Excerpt provided:

━━━━

Also on Monday, Comcast and Allen, co-founder of Microsoft Corp., agreed to postpone a deadline for him to buy the Comcast stake for 30 days.

The deal also involves a payment by Allen to Charter to make up for the system it is losing.

Surprisingly, Aquila Inc. remained stable on Tuesday, despite a weaker-than-expected earnings report. The Kansas City, Mo.-based gas and energy company's 7% notes due 2004 "stayed firm in the mid-90s," a trader said.

Aquila posted a $977.9 million fourth-quarter loss after recording a host of charges for impairment of assets, and it restated its cash-flow for the previous two years because of accounting changes. The company delayed its results announcement because of a reaudit, and reported a fourth-quarter net loss of $5.22 per share. That compares with a loss of $6.2 million, or 5 cents a share, a year earlier.

━━━━

Data excerpts
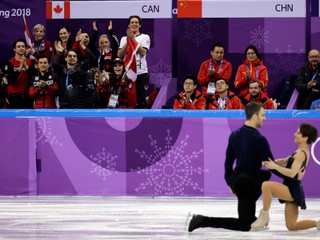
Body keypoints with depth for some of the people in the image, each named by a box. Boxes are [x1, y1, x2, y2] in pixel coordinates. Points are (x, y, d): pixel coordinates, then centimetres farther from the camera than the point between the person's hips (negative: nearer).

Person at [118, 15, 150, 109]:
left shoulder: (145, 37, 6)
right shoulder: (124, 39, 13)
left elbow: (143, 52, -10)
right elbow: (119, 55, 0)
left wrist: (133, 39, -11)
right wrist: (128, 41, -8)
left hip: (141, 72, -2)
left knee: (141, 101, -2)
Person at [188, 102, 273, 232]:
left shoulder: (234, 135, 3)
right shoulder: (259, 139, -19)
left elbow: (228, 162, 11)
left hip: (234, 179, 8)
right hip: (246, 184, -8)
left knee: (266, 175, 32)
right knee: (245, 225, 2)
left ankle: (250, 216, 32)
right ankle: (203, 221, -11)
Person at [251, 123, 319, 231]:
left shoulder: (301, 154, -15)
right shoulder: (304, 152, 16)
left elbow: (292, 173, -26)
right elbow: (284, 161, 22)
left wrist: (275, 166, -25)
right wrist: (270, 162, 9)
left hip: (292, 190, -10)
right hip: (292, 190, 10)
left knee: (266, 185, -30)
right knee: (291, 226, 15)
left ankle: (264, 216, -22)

━━━━

Study questions:
- 1) According to the excerpt provided, what net loss per share did Aquila report for the fourth quarter?
- 2) In the excerpt provided, swap "reaudit" for "review" and write out the passage from "Aquila posted a" to "a year earlier.".
- 3) Name every company mentioned in the excerpt provided.

Problem solutions:
- 1) A net loss of $5.22 per share.

- 2)
Aquila posted a $977.9 million fourth-quarter loss after recording a host of charges for impairment of assets, and it restated its cash-flow for the previous two years because of accounting changes. The company delayed its results announcement because of a review, and reported a fourth-quarter net loss of $5.22 per share. That compares with a loss of $6.2 million, or 5 cents a share, a year earlier.

- 3) Comcast, Microsoft Corp., Charter, Aquila Inc.